There’s nothing wrong with that reality. A trade could in theory be beneficial to both the Lakers and the traded players. But it does mean that over the last few years, the Lakers have landed a handful of talented youngsters, and have done the fans and players the disservice of managing not to develop even one of them to their potential.
That in itself should be concerning to the Lakers. Being able to build young players into stars is a sign of a structurally sound organization. It shows that the team understands process needed to turn potential into excellence. That there’s space for the future as well as the present.
Beyond that, there’s the special connection between fans and players who become stars with the teams that drafted them. That was one of the wonderful things about the Warriors when they won their 2015 championship with Stephen Curry, Klay Thompson, and Draymond Green. Fans can look at those players and say, “those are our guys.” And the organization can be proud of building something special from the ground up.
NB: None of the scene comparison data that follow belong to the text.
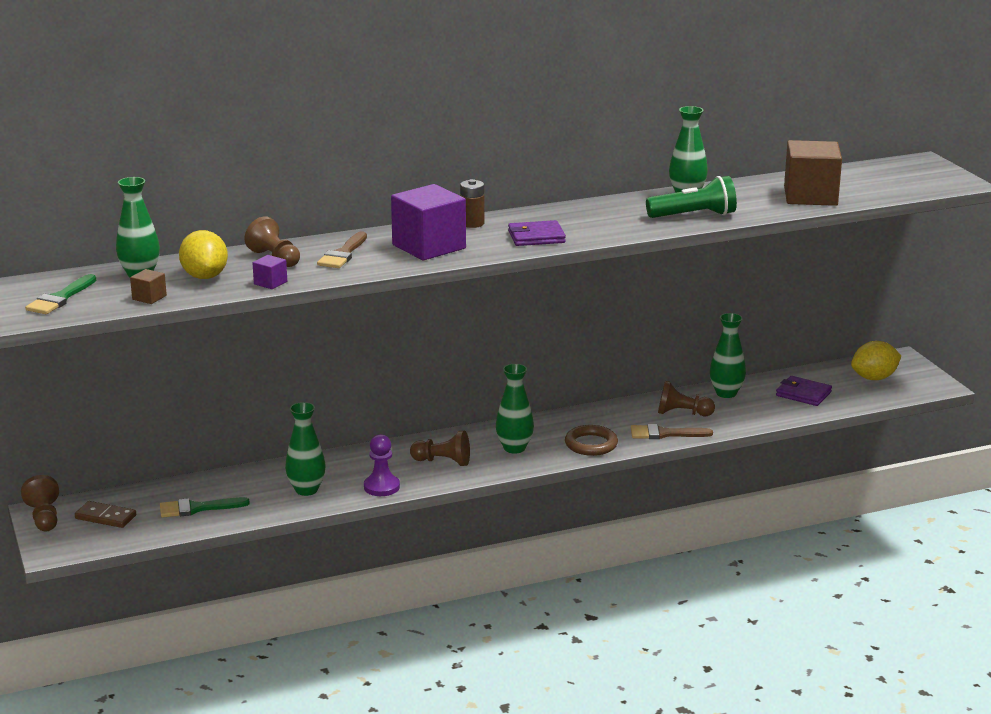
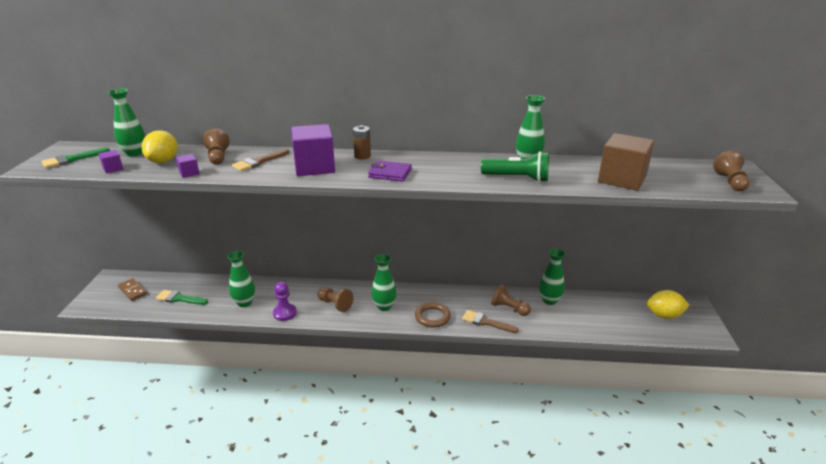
camera: 25 degrees right, 5 degrees up
brown pawn [21,475,59,531] -> brown pawn moved to [713,151,750,191]
brown cube [130,269,167,304] -> purple cube [98,150,123,173]
purple wallet [776,376,832,406] -> none

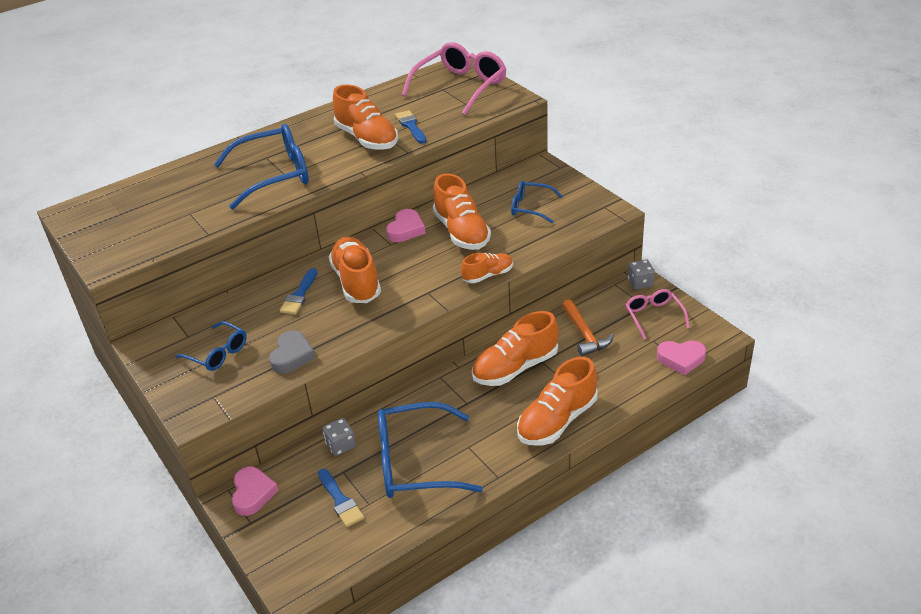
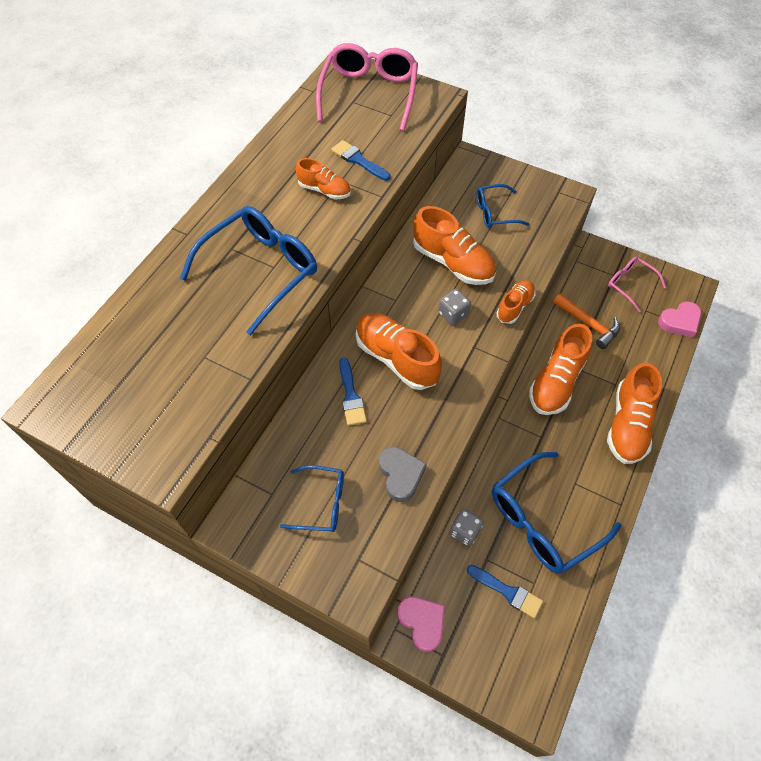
camera: 30 degrees left, 20 degrees up
orange shoe [333,84,398,150] -> orange shoe [296,158,351,199], size x0.57
pink heart [386,209,426,242] -> none
grey dice [628,259,655,290] -> grey dice moved to [438,289,471,325]

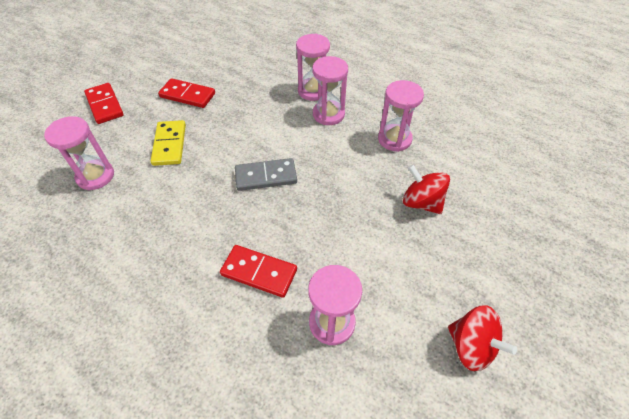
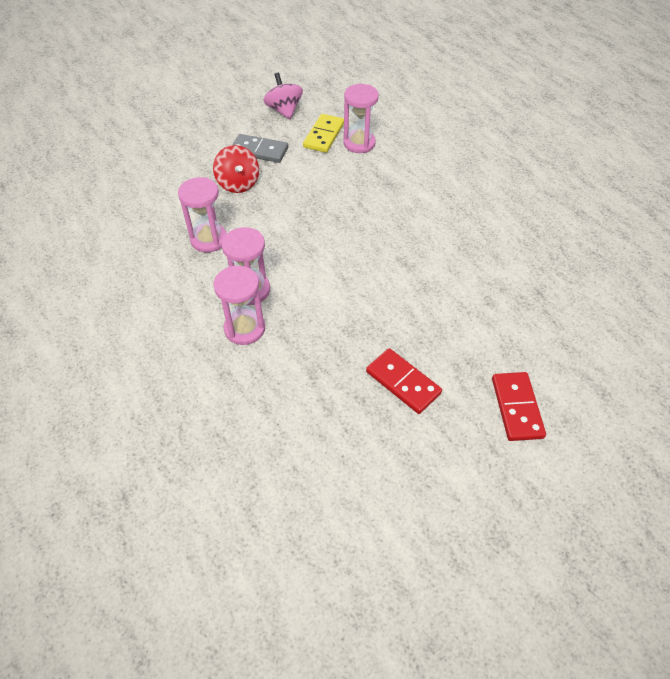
camera: 155 degrees left, 0 degrees up
pink hourglass [44,116,114,190] -> none
yellow domino [151,120,186,166] -> yellow domino moved to [303,114,344,153]
red domino [220,245,297,298] -> none
grey domino [235,158,297,191] -> grey domino moved to [232,134,288,163]
red spinning top [448,305,517,371] -> pink spinning top [263,73,303,120]

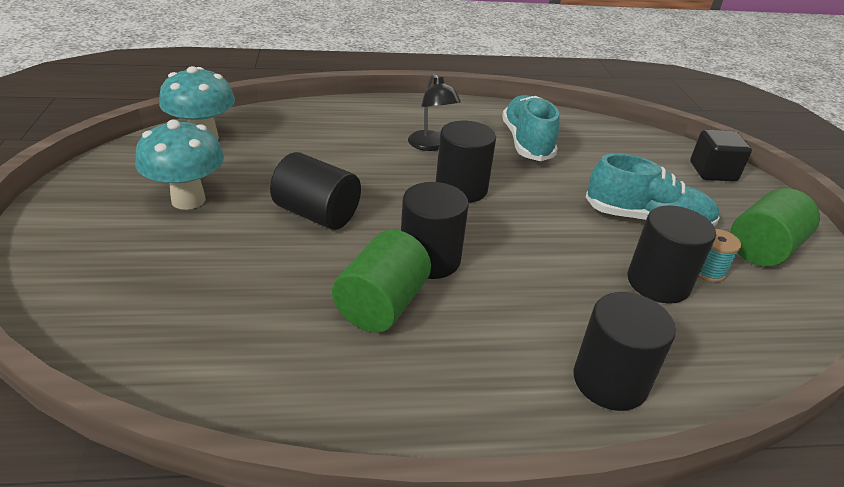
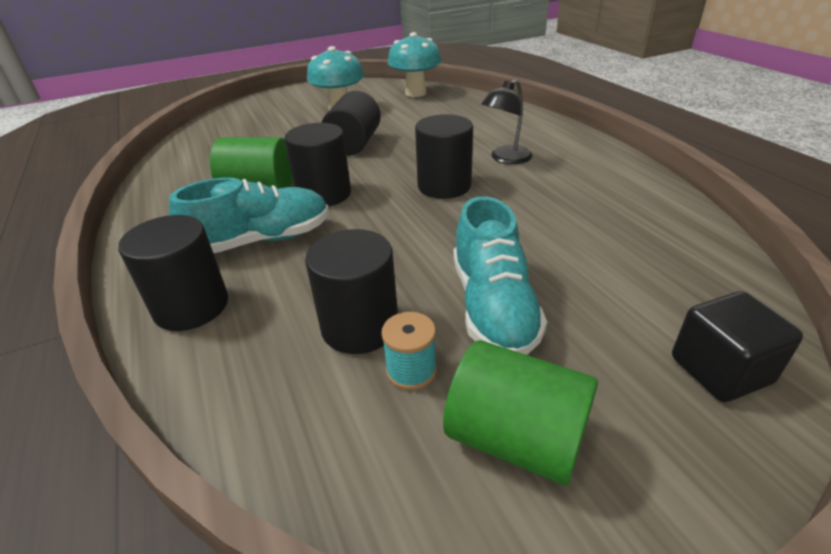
camera: 75 degrees right, 0 degrees up
turquoise shoe [502,95,560,161] -> turquoise shoe moved to [169,177,329,253]

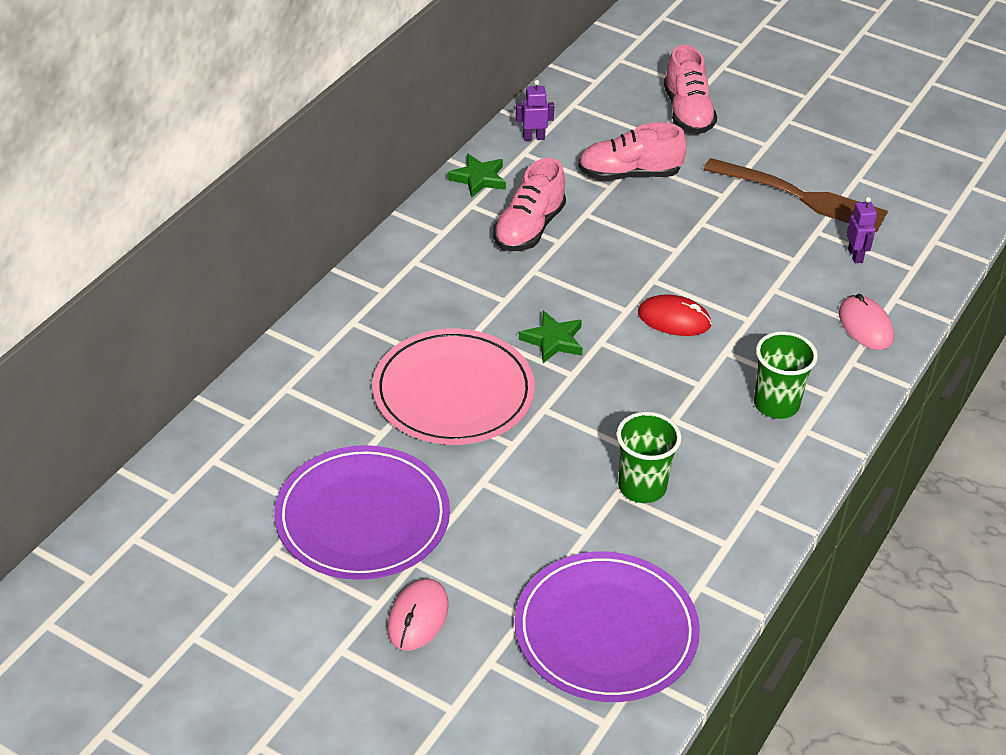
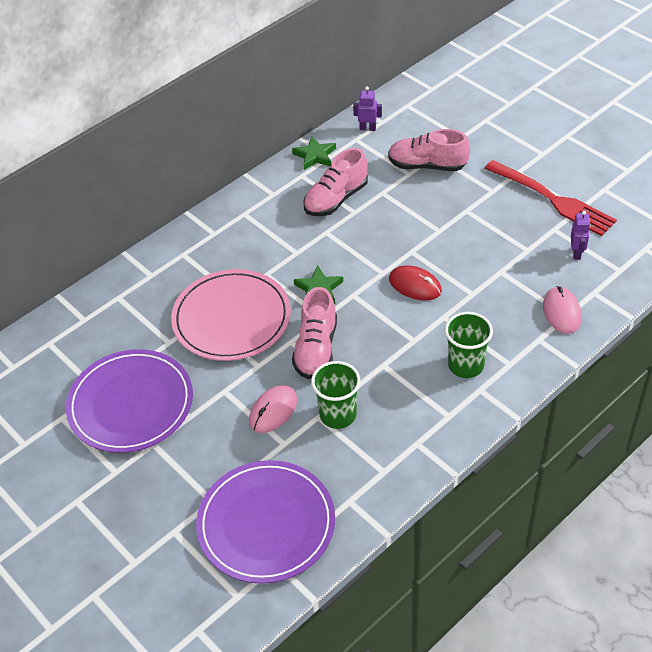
camera: 20 degrees right, 5 degrees up
pink mouse [387,578,449,651] -> pink mouse moved to [249,385,297,433]
pink shoe [664,45,717,134] -> pink shoe moved to [292,287,337,379]
brown fork [704,158,888,232] -> red fork [484,160,617,236]

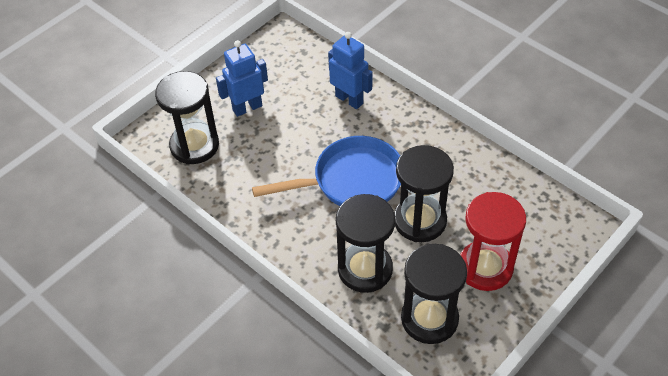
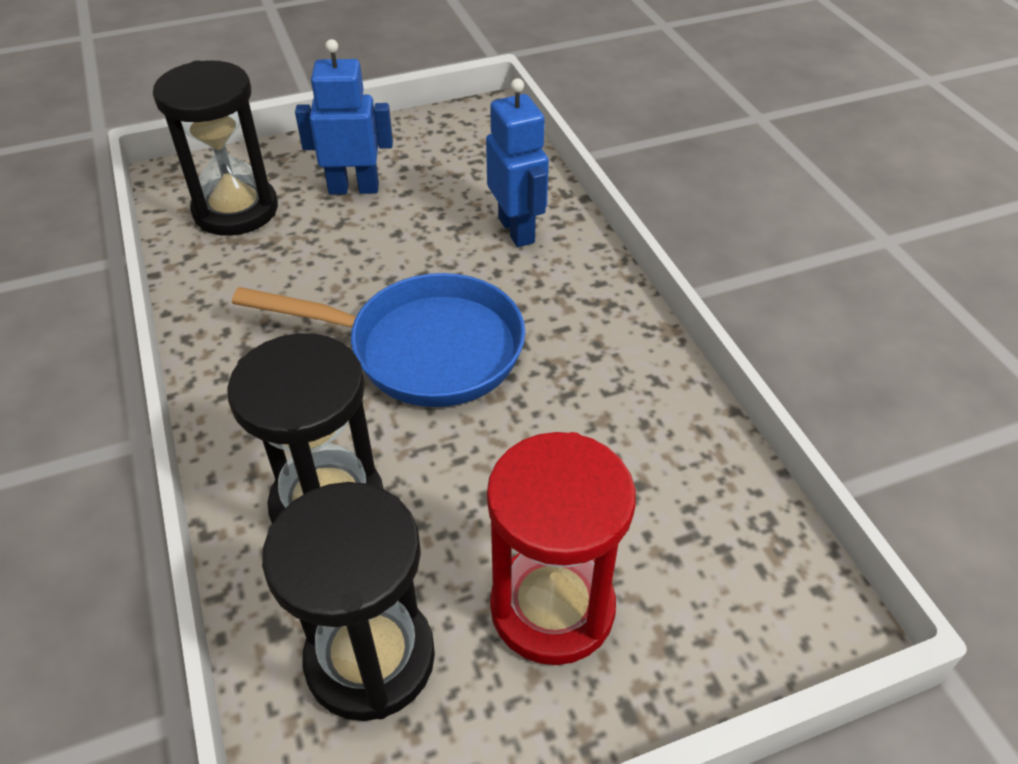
camera: 25 degrees right, 5 degrees down
black hourglass [394,145,454,242] -> none

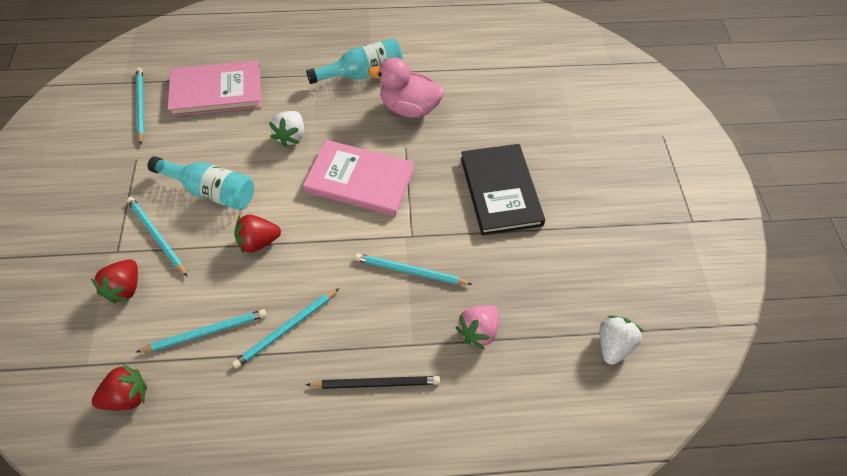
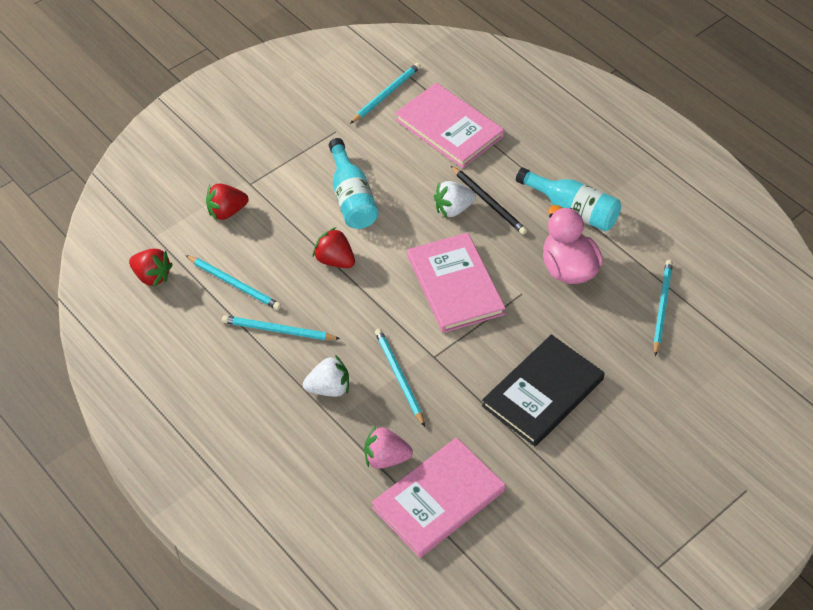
camera: 55 degrees right, 5 degrees down
turquoise pencil [127,197,187,276] -> turquoise pencil moved to [653,260,673,356]
black pencil [306,376,440,389] -> black pencil moved to [450,165,527,235]
white strawberry [600,315,643,365] -> white strawberry moved to [303,355,349,397]
none -> pink book [372,437,505,558]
That connection speaks to a mutual belief among all parties involved that greatness is a long process that involves helping young players grow.
The goal for the Lakers and any team will always be foremost to win championships, of course, and the Lakers have historically been better than almost every other team at doing that. Trading young players for superstars is a way to skip the uncertainty of development and skip straight to contending for titles. But it’s still a sad to see young players never truly get a chance to deliver for the people who they once thought believed in them.